Transcribe every entry below word for word, but skip the pictures.

"""

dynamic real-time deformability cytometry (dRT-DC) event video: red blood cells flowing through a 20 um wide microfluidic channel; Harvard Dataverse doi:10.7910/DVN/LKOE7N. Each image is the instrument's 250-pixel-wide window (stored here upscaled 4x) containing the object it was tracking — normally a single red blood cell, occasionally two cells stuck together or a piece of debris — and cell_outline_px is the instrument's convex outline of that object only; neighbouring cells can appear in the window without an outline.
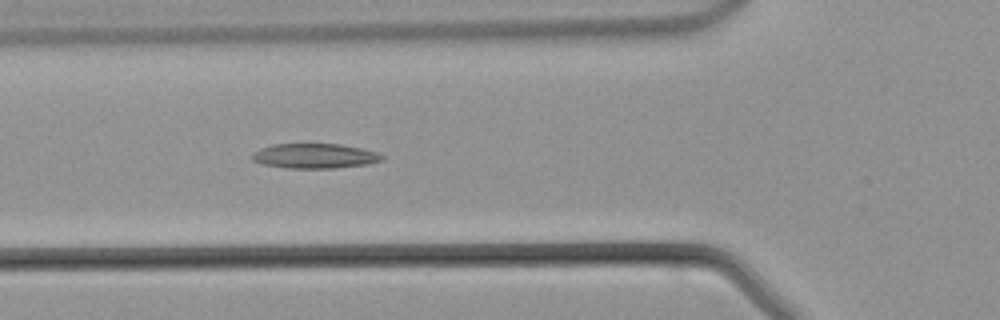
{"species": "common noctule bat (a hibernating species)", "species_latin": "Nyctalus noctula", "temperature_condition": "warm", "stored_images_in_passage": 39, "segment_of_instrument_passage": [1, 2], "camera_frame_rate_fps": 3000, "um_per_image_px": 0.085, "animal": {"sex": "male", "body_mass_g": 21.5, "forearm_length_mm": 52.0}, "frame": {"image": 1, "passage_image": 15, "time_ms": 4.667, "image_size_px": [1000, 320], "cell_outline_px": [[384, 160], [364, 164], [336, 168], [284, 168], [264, 164], [252, 160], [252, 152], [260, 148], [272, 144], [340, 144], [360, 148], [376, 152], [384, 156]], "centroid_in_image_um": [26.71, 13.25], "position_along_channel_um": 99.1, "area_um2": 18.73}}
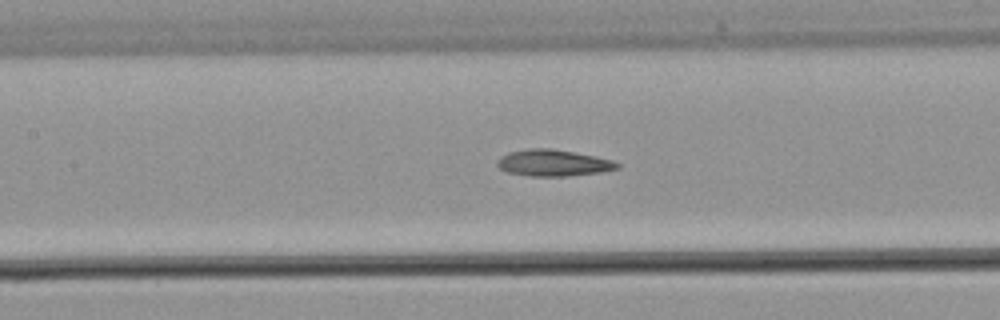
{"frame": {"image": 2, "passage_image": 19, "time_ms": 6.0, "image_size_px": [1000, 320], "cell_outline_px": [[620, 168], [600, 172], [568, 176], [528, 176], [508, 172], [500, 168], [496, 164], [496, 160], [500, 156], [508, 152], [528, 148], [552, 148], [576, 152], [596, 156], [612, 160], [620, 164]], "centroid_in_image_um": [47.01, 13.84], "position_along_channel_um": 160.4, "area_um2": 18.73}}
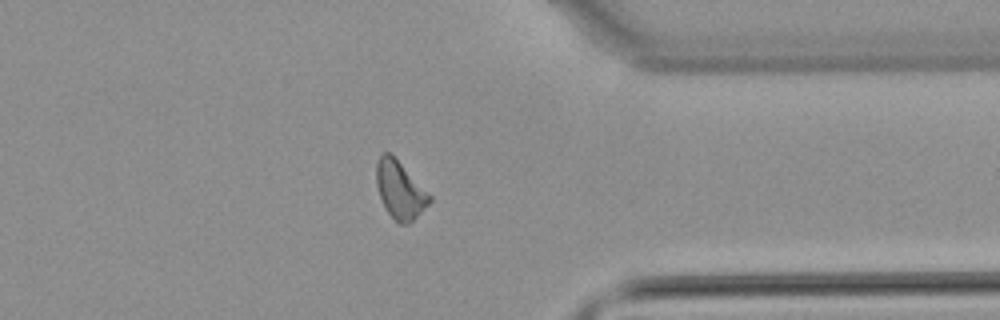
{"frame": {"image": 3, "passage_image": 34, "time_ms": 11.0, "image_size_px": [1000, 320], "cell_outline_px": [[432, 200], [408, 224], [400, 224], [388, 212], [380, 196], [376, 184], [376, 160], [384, 152], [392, 152], [432, 196]], "centroid_in_image_um": [33.99, 16.08], "position_along_channel_um": 377.4, "area_um2": 17.8}}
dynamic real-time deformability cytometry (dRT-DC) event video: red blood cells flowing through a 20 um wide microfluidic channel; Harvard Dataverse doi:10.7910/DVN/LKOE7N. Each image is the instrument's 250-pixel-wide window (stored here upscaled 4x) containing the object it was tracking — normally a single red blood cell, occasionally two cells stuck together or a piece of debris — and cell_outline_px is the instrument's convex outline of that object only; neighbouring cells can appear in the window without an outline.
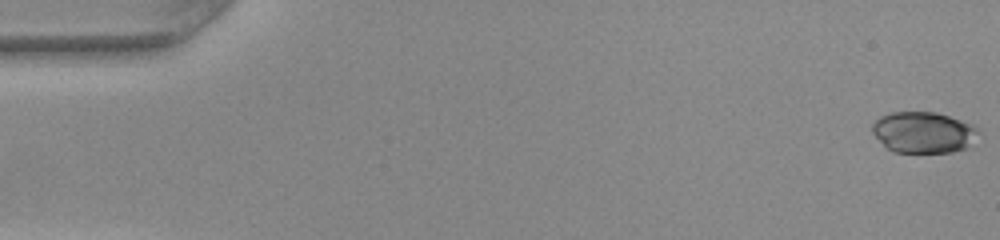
{"species": "common noctule bat (a hibernating species)", "species_latin": "Nyctalus noctula", "temperature_condition": "warm", "stored_images_in_passage": 44, "camera_frame_rate_fps": 3000, "um_per_image_px": 0.085, "animal": {"sex": "female", "body_mass_g": 22.0, "forearm_length_mm": 56.7}, "frame": {"image": 1, "passage_image": 1, "time_ms": 0.0, "image_size_px": [1000, 240], "cell_outline_px": [[976, 128], [968, 144], [964, 148], [952, 152], [892, 152], [872, 132], [872, 124], [880, 116], [888, 112], [936, 112], [972, 124]], "centroid_in_image_um": [78.4, 11.23], "position_along_channel_um": 6.6, "area_um2": 24.8}}
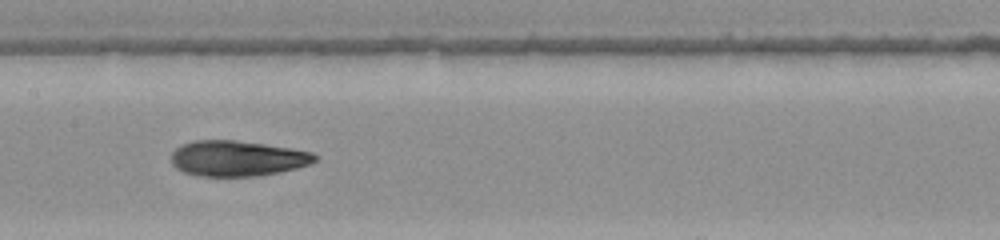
{"frame": {"image": 2, "passage_image": 25, "time_ms": 8.0, "image_size_px": [1000, 240], "cell_outline_px": [[320, 156], [316, 160], [308, 164], [296, 168], [280, 172], [260, 176], [200, 176], [184, 172], [176, 168], [172, 164], [172, 152], [180, 144], [192, 140], [236, 140], [292, 148], [312, 152]], "centroid_in_image_um": [20.17, 13.46], "position_along_channel_um": 187.2, "area_um2": 29.94}}
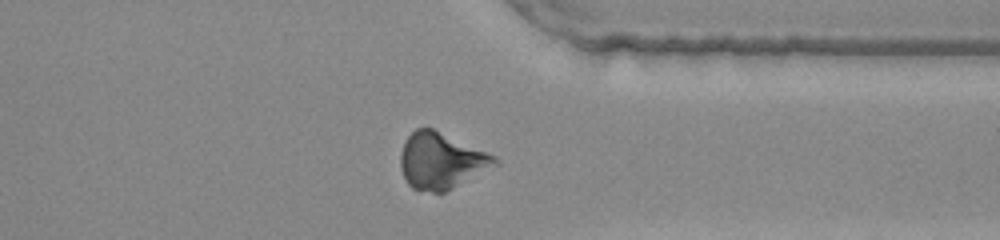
{"frame": {"image": 3, "passage_image": 39, "time_ms": 12.667, "image_size_px": [1000, 240], "cell_outline_px": [[500, 164], [444, 192], [432, 192], [412, 188], [408, 184], [404, 176], [400, 164], [400, 156], [404, 144], [408, 136], [416, 128], [432, 128], [496, 156]], "centroid_in_image_um": [37.51, 13.67], "position_along_channel_um": 373.9, "area_um2": 30.52}, "authors_computed_cell_mechanics": {"area_um2": 29.8537, "velocity_mm_per_s": 4.0738, "shape_relaxation_time_tau1_ms": 4.4325, "shape_relaxation_time_tau2_ms": 2.5337, "deformation_change_tau1": 0.1102, "deformation_change_tau2": 0.0942}}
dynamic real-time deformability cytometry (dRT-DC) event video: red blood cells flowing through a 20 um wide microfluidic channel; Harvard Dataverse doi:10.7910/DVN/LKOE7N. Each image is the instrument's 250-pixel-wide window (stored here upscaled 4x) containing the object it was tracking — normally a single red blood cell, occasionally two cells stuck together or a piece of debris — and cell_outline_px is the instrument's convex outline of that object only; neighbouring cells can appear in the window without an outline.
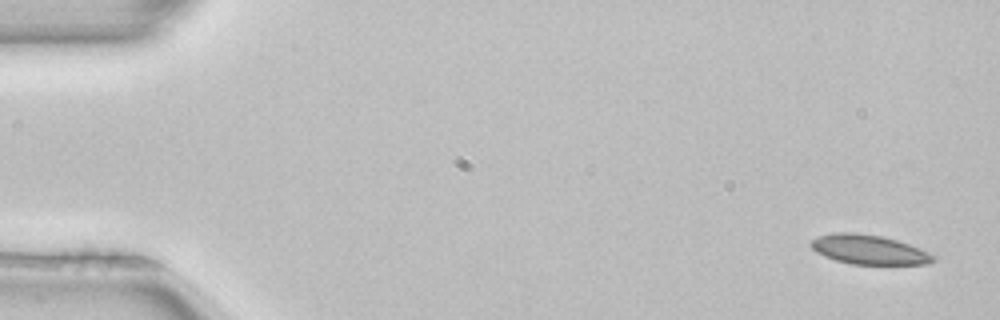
{"species": "common noctule bat (a hibernating species)", "species_latin": "Nyctalus noctula", "temperature_condition": "room temperature", "stored_images_in_passage": 5, "segment_of_instrument_passage": [1, 2], "camera_frame_rate_fps": 3000, "um_per_image_px": 0.085, "animal": {"sex": "female", "body_mass_g": 22.7, "forearm_length_mm": 54.2}, "frame": {"image": 1, "passage_image": 1, "time_ms": 0.0, "image_size_px": [1000, 320], "cell_outline_px": [[936, 260], [928, 264], [852, 264], [836, 260], [824, 256], [816, 252], [812, 248], [812, 240], [820, 236], [836, 232], [852, 232], [880, 236], [896, 240], [908, 244], [936, 256]], "centroid_in_image_um": [73.87, 21.22], "position_along_channel_um": 11.1, "area_um2": 20.63}}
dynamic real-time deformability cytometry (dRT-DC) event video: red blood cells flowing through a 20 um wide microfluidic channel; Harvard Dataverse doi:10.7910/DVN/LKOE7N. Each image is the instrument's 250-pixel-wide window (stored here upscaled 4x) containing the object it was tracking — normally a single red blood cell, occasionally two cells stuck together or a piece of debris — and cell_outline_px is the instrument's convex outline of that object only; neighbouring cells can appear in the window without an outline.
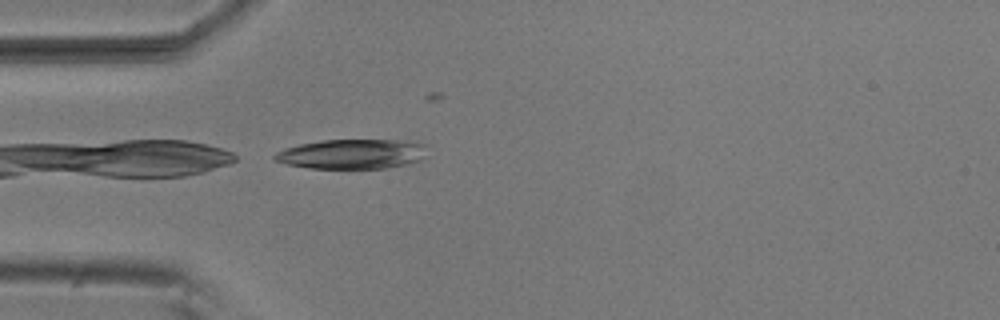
{"species": "common noctule bat (a hibernating species)", "species_latin": "Nyctalus noctula", "temperature_condition": "room temperature", "stored_images_in_passage": 5, "camera_frame_rate_fps": 3000, "um_per_image_px": 0.085, "animal": {"sex": "male", "body_mass_g": 20.5, "forearm_length_mm": 52.5}, "frame": {"image": 1, "passage_image": 4, "time_ms": 1.0, "image_size_px": [1000, 320], "cell_outline_px": [[424, 144], [420, 160], [388, 168], [308, 168], [288, 164], [276, 160], [272, 156], [276, 152], [284, 148], [300, 144], [320, 140], [416, 140]], "centroid_in_image_um": [29.88, 13.08], "position_along_channel_um": 55.1, "area_um2": 26.18}}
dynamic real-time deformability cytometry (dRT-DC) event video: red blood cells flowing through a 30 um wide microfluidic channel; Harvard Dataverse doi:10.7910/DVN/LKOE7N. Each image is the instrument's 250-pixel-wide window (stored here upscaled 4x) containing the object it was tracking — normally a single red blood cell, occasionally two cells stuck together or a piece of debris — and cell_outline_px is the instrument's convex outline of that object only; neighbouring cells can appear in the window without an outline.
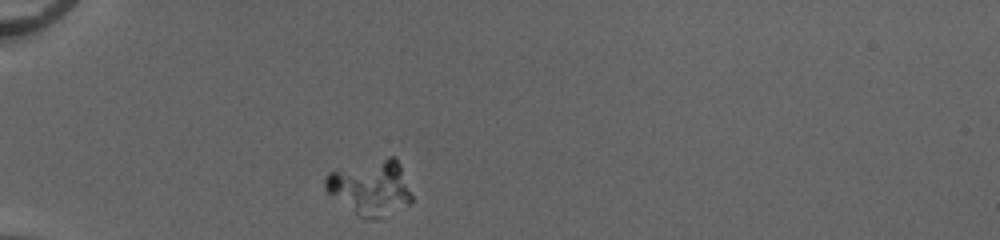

"""

> **WRITTEN RESPONSE**:
dynamic real-time deformability cytometry (dRT-DC) event video: red blood cells flowing through a 20 um wide microfluidic channel; Harvard Dataverse doi:10.7910/DVN/LKOE7N. Each image is the instrument's 250-pixel-wide window (stored here upscaled 4x) containing the object it was tracking — normally a single red blood cell, occasionally two cells stuck together or a piece of debris — and cell_outline_px is the instrument's convex outline of that object only; neighbouring cells can appear in the window without an outline.
{"species": "common noctule bat (a hibernating species)", "species_latin": "Nyctalus noctula", "temperature_condition": "warm", "stored_images_in_passage": 39, "segment_of_instrument_passage": [1, 2], "camera_frame_rate_fps": 3000, "um_per_image_px": 0.085, "animal": {"sex": "male", "body_mass_g": 21.5, "forearm_length_mm": 52.0}, "frame": {"image": 1, "passage_image": 15, "time_ms": 4.667, "image_size_px": [1000, 320], "cell_outline_px": [[384, 160], [364, 164], [336, 168], [284, 168], [264, 164], [252, 160], [252, 152], [260, 148], [272, 144], [340, 144], [360, 148], [376, 152], [384, 156]], "centroid_in_image_um": [26.71, 13.25], "position_along_channel_um": 99.1, "area_um2": 18.73}}
{"frame": {"image": 2, "passage_image": 19, "time_ms": 6.0, "image_size_px": [1000, 320], "cell_outline_px": [[620, 168], [600, 172], [568, 176], [528, 176], [508, 172], [500, 168], [496, 164], [496, 160], [500, 156], [508, 152], [528, 148], [552, 148], [576, 152], [596, 156], [612, 160], [620, 164]], "centroid_in_image_um": [47.01, 13.84], "position_along_channel_um": 160.4, "area_um2": 18.73}}
{"frame": {"image": 3, "passage_image": 34, "time_ms": 11.0, "image_size_px": [1000, 320], "cell_outline_px": [[432, 200], [408, 224], [400, 224], [388, 212], [380, 196], [376, 184], [376, 160], [384, 152], [392, 152], [432, 196]], "centroid_in_image_um": [33.99, 16.08], "position_along_channel_um": 377.4, "area_um2": 17.8}}
dynamic real-time deformability cytometry (dRT-DC) event video: red blood cells flowing through a 20 um wide microfluidic channel; Harvard Dataverse doi:10.7910/DVN/LKOE7N. Each image is the instrument's 250-pixel-wide window (stored here upscaled 4x) containing the object it was tracking — normally a single red blood cell, occasionally two cells stuck together or a piece of debris — and cell_outline_px is the instrument's convex outline of that object only; neighbouring cells can appear in the window without an outline.
{"species": "common noctule bat (a hibernating species)", "species_latin": "Nyctalus noctula", "temperature_condition": "warm", "stored_images_in_passage": 44, "camera_frame_rate_fps": 3000, "um_per_image_px": 0.085, "animal": {"sex": "female", "body_mass_g": 22.0, "forearm_length_mm": 56.7}, "frame": {"image": 1, "passage_image": 1, "time_ms": 0.0, "image_size_px": [1000, 240], "cell_outline_px": [[976, 128], [968, 144], [964, 148], [952, 152], [892, 152], [872, 132], [872, 124], [880, 116], [888, 112], [936, 112], [972, 124]], "centroid_in_image_um": [78.4, 11.23], "position_along_channel_um": 6.6, "area_um2": 24.8}}
{"frame": {"image": 2, "passage_image": 25, "time_ms": 8.0, "image_size_px": [1000, 240], "cell_outline_px": [[320, 156], [316, 160], [308, 164], [296, 168], [280, 172], [260, 176], [200, 176], [184, 172], [176, 168], [172, 164], [172, 152], [180, 144], [192, 140], [236, 140], [292, 148], [312, 152]], "centroid_in_image_um": [20.17, 13.46], "position_along_channel_um": 187.2, "area_um2": 29.94}}
{"frame": {"image": 3, "passage_image": 39, "time_ms": 12.667, "image_size_px": [1000, 240], "cell_outline_px": [[500, 164], [444, 192], [432, 192], [412, 188], [408, 184], [404, 176], [400, 164], [400, 156], [404, 144], [408, 136], [416, 128], [432, 128], [496, 156]], "centroid_in_image_um": [37.51, 13.67], "position_along_channel_um": 373.9, "area_um2": 30.52}, "authors_computed_cell_mechanics": {"area_um2": 29.8537, "velocity_mm_per_s": 4.0738, "shape_relaxation_time_tau1_ms": 4.4325, "shape_relaxation_time_tau2_ms": 2.5337, "deformation_change_tau1": 0.1102, "deformation_change_tau2": 0.0942}}
dynamic real-time deformability cytometry (dRT-DC) event video: red blood cells flowing through a 20 um wide microfluidic channel; Harvard Dataverse doi:10.7910/DVN/LKOE7N. Each image is the instrument's 250-pixel-wide window (stored here upscaled 4x) containing the object it was tracking — normally a single red blood cell, occasionally two cells stuck together or a piece of debris — and cell_outline_px is the instrument's convex outline of that object only; neighbouring cells can appear in the window without an outline.
{"species": "common noctule bat (a hibernating species)", "species_latin": "Nyctalus noctula", "temperature_condition": "room temperature", "stored_images_in_passage": 5, "segment_of_instrument_passage": [1, 2], "camera_frame_rate_fps": 3000, "um_per_image_px": 0.085, "animal": {"sex": "female", "body_mass_g": 22.7, "forearm_length_mm": 54.2}, "frame": {"image": 1, "passage_image": 1, "time_ms": 0.0, "image_size_px": [1000, 320], "cell_outline_px": [[936, 260], [928, 264], [852, 264], [836, 260], [824, 256], [816, 252], [812, 248], [812, 240], [820, 236], [836, 232], [852, 232], [880, 236], [896, 240], [908, 244], [936, 256]], "centroid_in_image_um": [73.87, 21.22], "position_along_channel_um": 11.1, "area_um2": 20.63}}
dynamic real-time deformability cytometry (dRT-DC) event video: red blood cells flowing through a 20 um wide microfluidic channel; Harvard Dataverse doi:10.7910/DVN/LKOE7N. Each image is the instrument's 250-pixel-wide window (stored here upscaled 4x) containing the object it was tracking — normally a single red blood cell, occasionally two cells stuck together or a piece of debris — and cell_outline_px is the instrument's convex outline of that object only; neighbouring cells can appear in the window without an outline.
{"species": "common noctule bat (a hibernating species)", "species_latin": "Nyctalus noctula", "temperature_condition": "room temperature", "stored_images_in_passage": 5, "camera_frame_rate_fps": 3000, "um_per_image_px": 0.085, "animal": {"sex": "male", "body_mass_g": 20.5, "forearm_length_mm": 52.5}, "frame": {"image": 1, "passage_image": 4, "time_ms": 1.0, "image_size_px": [1000, 320], "cell_outline_px": [[424, 144], [420, 160], [388, 168], [308, 168], [288, 164], [276, 160], [272, 156], [276, 152], [284, 148], [300, 144], [320, 140], [416, 140]], "centroid_in_image_um": [29.88, 13.08], "position_along_channel_um": 55.1, "area_um2": 26.18}}
dynamic real-time deformability cytometry (dRT-DC) event video: red blood cells flowing through a 30 um wide microfluidic channel; Harvard Dataverse doi:10.7910/DVN/LKOE7N. Each image is the instrument's 250-pixel-wide window (stored here upscaled 4x) containing the object it was tracking — normally a single red blood cell, occasionally two cells stuck together or a piece of debris — and cell_outline_px is the instrument's convex outline of that object only; neighbouring cells can appear in the window without an outline.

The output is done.